Wednesday 08 December 2021

Police backpedal on congratulations for curfew court case win

Willem Engel talks to reporters after the court case. Photo: Nico Garstman ANP/HH

Police chiefs have said that congratulations delivered to anti-coronavirus measures campaigners after they won a court case on the curfew were ‘inappropriate’ and should not have been made.

Rotterdam police have admitted congratulating Willem Engel, founder of the Viruswaarheid group, for his victory, which effectively ruled the curfew illegal. This was a ‘neutral action’ and part of ‘building connections’, a spokesman said.

However, national police chiefs said that it is the role of the police ‘to respect legal rulings’ and that ‘congratulations are out of place’.

Engel said in court on Tuesday that he had been congratulated by Rotterdam, The Hague and Amsterdam police on his win.

Amsterdam police have not yet commented on the claim, and The Hague’s police chief has said the congratulations offered to Engel were made by a police officer who was not speaking on behalf of the force.

More than coronavirus

Meanwhile, Engel, a dreadlocked dance teacher, told the NRC in an interview that his battle is about more than coronavirus.

Technology giants and the World Health Organisation are using coronavirus to keep the world’s population under control, he said.
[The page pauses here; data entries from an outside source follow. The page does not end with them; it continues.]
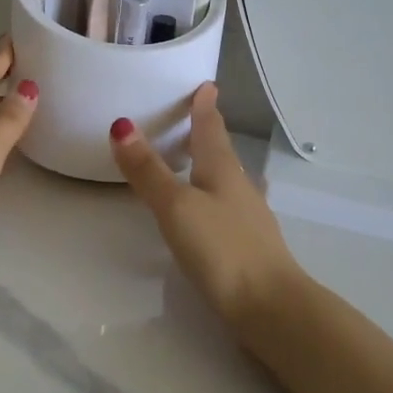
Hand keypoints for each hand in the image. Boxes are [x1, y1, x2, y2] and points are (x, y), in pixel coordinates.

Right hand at [109, 82, 305, 327]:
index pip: (211, 129)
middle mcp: (239, 188)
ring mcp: (249, 219)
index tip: (206, 85)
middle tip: (196, 116)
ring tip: (201, 160)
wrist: (270, 307)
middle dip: (208, 134)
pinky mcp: (249, 247)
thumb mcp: (177, 206)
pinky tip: (217, 211)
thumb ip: (149, 171)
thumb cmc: (222, 249)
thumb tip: (121, 125)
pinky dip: (218, 198)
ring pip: (228, 181)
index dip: (205, 107)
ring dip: (214, 166)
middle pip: (222, 153)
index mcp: (223, 171)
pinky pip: (230, 208)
He is calling for a ‘velvet revolution’ in which ‘Rutte and his team’ are arrested and charged and, ultimately ‘parliament is abolished’ and replaced by referenda.

However, Engel told the paper, ‘I remain realistic’ and recognises change will only happen when ‘the people rise up’. Until then, his first priority, he said, is that ‘the whole thing collapses’.


Engel comes from a family with a long history of legal action against the state, the paper says. His father was a notorious slum landlord in Rotterdam before selling the properties after a long legal battle and the family was also owner of the notorious Fort Oranje trailer park.

During the interview, Engel refered to the police as ‘brown shirts’ and ‘criminals’, the paper said. It also pointed out that he had launched a website featuring photos of police officers he considered to have used violence during a Viruswaarheid demonstration and urged his supporters to find their names.